One of the frontrunners for a vaccine to wipe out COVID-19 – AstraZeneca and the University of Oxford’s vaccine which has been ordered by dozens of countries – has been put on hold.
The final Phase 3 study testing of the COVID-19 vaccine by AstraZeneca and the University of Oxford at dozens of sites across the US, the UK and South America has been put on hold due to a suspected serious adverse reaction in a participant in the UK.
A spokesperson for AstraZeneca said in a statement that the company’s “standard review process triggered a pause to vaccination to allow review of safety data.”
It was not immediately clear who placed the hold on the trial, though it is possible it was placed voluntarily by AstraZeneca and not ordered by any regulatory agency. The nature of the adverse reaction and when it happened were also not immediately known, though the participant is expected to recover, according to an individual familiar with the matter, Stat reported.
The spokesperson described the pause as “a routine action which has to happen whenever there is a potentially unexplained illness in one of the trials, while it is investigated, ensuring we maintain the integrity of the trials”. The spokesperson also said that the company is “working to expedite the review of the single event to minimise any potential impact on the trial timeline”.
An individual familiar with the development said researchers had been told the hold was placed on the trial out of “an abundance of caution”. A second individual familiar with the matter, who also spoke on condition of anonymity, said the finding is having an impact on other AstraZeneca vaccine trials underway — as well as on the clinical trials being conducted by other vaccine manufacturers.
The news broke after the CEOs of AstraZeneca, BioNTech, GlaxoSmithKline, Johnson & Johnson, Merck, Moderna, Novavax, Pfizer and Sanofi vowed to not seek approvals or emergency use authorisations for their COVID-19 vaccine candidates without conclusive positive data as unsubstantiated concerns that the release of a vaccine may be politicised grow.
The drugmakers will “only submit for approval or emergency use authorization (sic) after demonstrating safety and efficacy through a phase 3 clinical study that is designed and conducted to meet requirements of expert regulatory authorities such as FDA,” they said.

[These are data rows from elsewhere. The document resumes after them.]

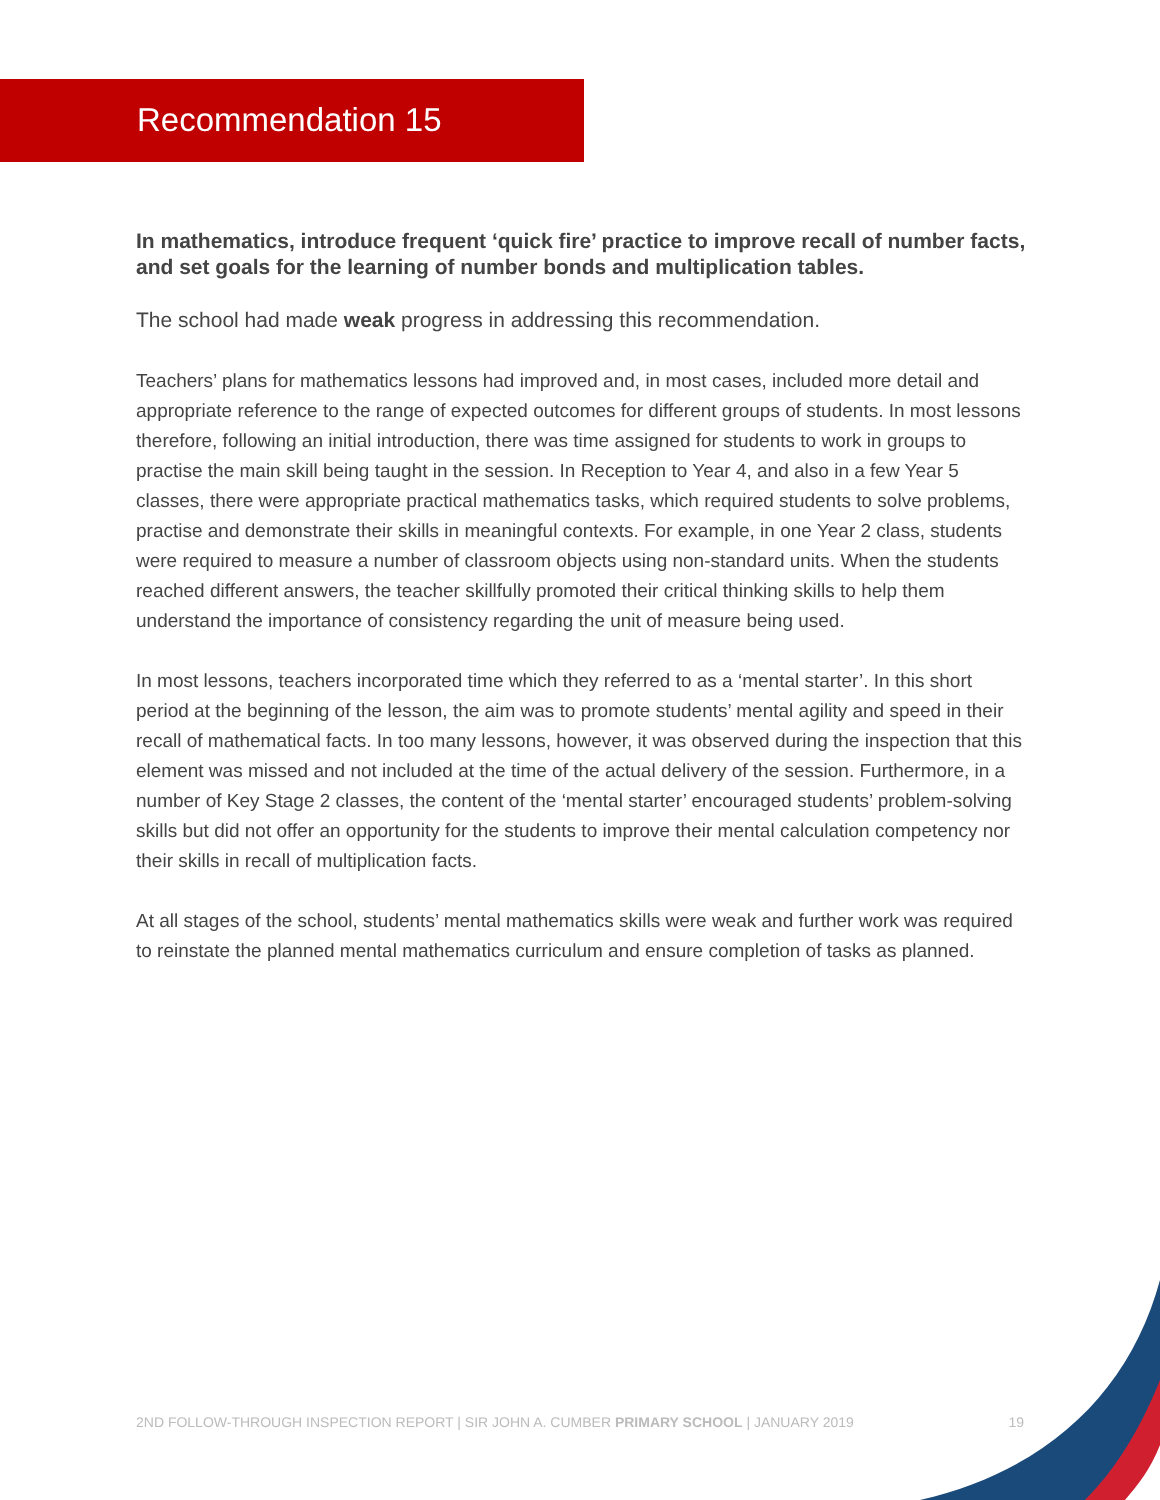Recommendation 15
In mathematics, introduce frequent ‘quick fire’ practice to improve recall of number facts, and set goals for the learning of number bonds and multiplication tables.
The school had made weak progress in addressing this recommendation.
Teachers’ plans for mathematics lessons had improved and, in most cases, included more detail and appropriate reference to the range of expected outcomes for different groups of students. In most lessons therefore, following an initial introduction, there was time assigned for students to work in groups to practise the main skill being taught in the session. In Reception to Year 4, and also in a few Year 5 classes, there were appropriate practical mathematics tasks, which required students to solve problems, practise and demonstrate their skills in meaningful contexts. For example, in one Year 2 class, students were required to measure a number of classroom objects using non-standard units. When the students reached different answers, the teacher skillfully promoted their critical thinking skills to help them understand the importance of consistency regarding the unit of measure being used.
In most lessons, teachers incorporated time which they referred to as a ‘mental starter’. In this short period at the beginning of the lesson, the aim was to promote students’ mental agility and speed in their recall of mathematical facts. In too many lessons, however, it was observed during the inspection that this element was missed and not included at the time of the actual delivery of the session. Furthermore, in a number of Key Stage 2 classes, the content of the ‘mental starter’ encouraged students’ problem-solving skills but did not offer an opportunity for the students to improve their mental calculation competency nor their skills in recall of multiplication facts.
At all stages of the school, students’ mental mathematics skills were weak and further work was required to reinstate the planned mental mathematics curriculum and ensure completion of tasks as planned.
2ND FOLLOW-THROUGH INSPECTION REPORT | SIR JOHN A. CUMBER PRIMARY SCHOOL | JANUARY 2019 19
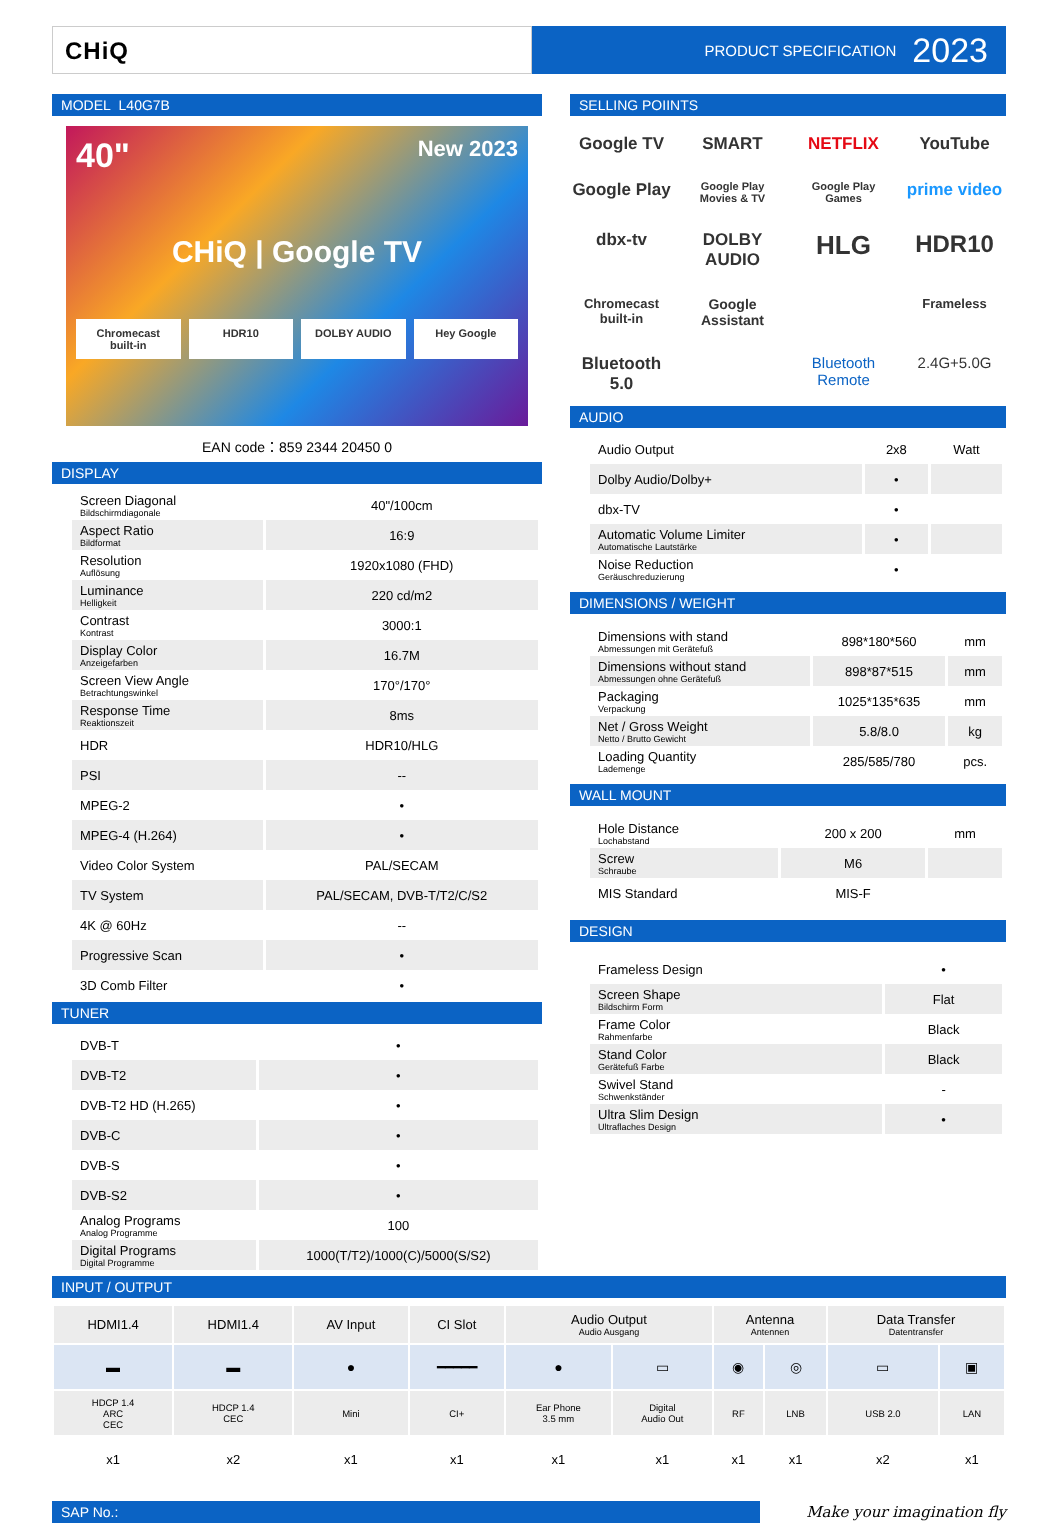CHiQ
PRODUCT SPECIFICATION 2023
MODEL L40G7B
40" New 2023
CHiQ | Google TV
Chromecast built-in HDR10 DOLBY AUDIO Hey Google
EAN code：859 2344 20450 0
DISPLAY
| Screen Diagonal Bildschirmdiagonale | 40"/100cm |
| Aspect Ratio Bildformat | 16:9 |
| Resolution Auflösung | 1920x1080 (FHD) |
| Luminance Helligkeit | 220 cd/m2 |
| Contrast Kontrast | 3000:1 |
| Display Color Anzeigefarben | 16.7M |
| Screen View Angle Betrachtungswinkel | 170°/170° |
| Response Time Reaktionszeit | 8ms |
| HDR | HDR10/HLG |
| PSI | -- |
| MPEG-2 | • |
| MPEG-4 (H.264) | • |
| Video Color System | PAL/SECAM |
| TV System | PAL/SECAM, DVB-T/T2/C/S2 |
| 4K @ 60Hz | -- |
| Progressive Scan | • |
| 3D Comb Filter | • |
TUNER
| DVB-T | • |
| DVB-T2 | • |
| DVB-T2 HD (H.265) | • |
| DVB-C | • |
| DVB-S | • |
| DVB-S2 | • |
| Analog Programs Analog Programme | 100 |
| Digital Programs Digital Programme | 1000(T/T2)/1000(C)/5000(S/S2) |
SELLING POIINTS
Google TV
SMART
NETFLIX
YouTube
Google Play
Google Play Movies & TV
Google Play Games
prime video
dbx-tv
DOLBY AUDIO
HLG
HDR10
Chromecast built-in
Google Assistant
Frameless
Bluetooth 5.0
Bluetooth Remote
2.4G+5.0G
AUDIO
| Audio Output | 2x8 | Watt |
| Dolby Audio/Dolby+ | • | |
| dbx-TV | • | |
| Automatic Volume Limiter Automatische Lautstärke | • | |
| Noise Reduction Geräuschreduzierung | • | |
DIMENSIONS / WEIGHT
| Dimensions with stand Abmessungen mit Gerätefuß | 898*180*560 | mm |
| Dimensions without stand Abmessungen ohne Gerätefuß | 898*87*515 | mm |
| Packaging Verpackung | 1025*135*635 | mm |
| Net / Gross Weight Netto / Brutto Gewicht | 5.8/8.0 | kg |
| Loading Quantity Lademenge | 285/585/780 | pcs. |
WALL MOUNT
| Hole Distance Lochabstand | 200 x 200 | mm |
| Screw Schraube | M6 | |
| MIS Standard | MIS-F | |
DESIGN
| Frameless Design | • |
| Screen Shape Bildschirm Form | Flat |
| Frame Color Rahmenfarbe | Black |
| Stand Color Gerätefuß Farbe | Black |
| Swivel Stand Schwenkständer | - |
| Ultra Slim Design Ultraflaches Design | • |
INPUT / OUTPUT
| HDMI1.4 | HDMI1.4 | AV Input | CI Slot | Audio Output Audio Ausgang | | Antenna Antennen | | Data Transfer Datentransfer | |
| --- | --- | --- | --- | --- | --- | --- | --- | --- | --- |
| ▬ | ▬ | ● | ━━━━━ | ● | ▭ | ◉ | ◎ | ▭ | ▣ |
| HDCP 1.4 ARC CEC | HDCP 1.4 CEC | Mini | CI+ | Ear Phone 3.5 mm | Digital Audio Out | RF | LNB | USB 2.0 | LAN |
| x1 | x2 | x1 | x1 | x1 | x1 | x1 | x1 | x2 | x1 |
SAP No.:
Make your imagination fly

AstraZeneca announced on September 3 that trial centres across the US were recruiting up to 30,000 adults aged 18 years or over from diverse racial, ethnic and geographic groups who are healthy or have stable underlying medical conditions, including those living with HIV, and who are at increased risk of infection from COVID-19. Centres outside the US also were included based on predicted transmission rates of the virus and the company said sites in Peru and Chile are planned to initiate recruitment shortly.
AstraZeneca and Oxford University’s vaccine is a frontrunner among more than 130 in development across the industry.
AstraZeneca CEO Pascal Soriot said in June that “if all goes well, we will have the results of the clinical trials in August/September”.
“We are manufacturing in parallel,” he added. “We will be ready to deliver from October if all goes well.”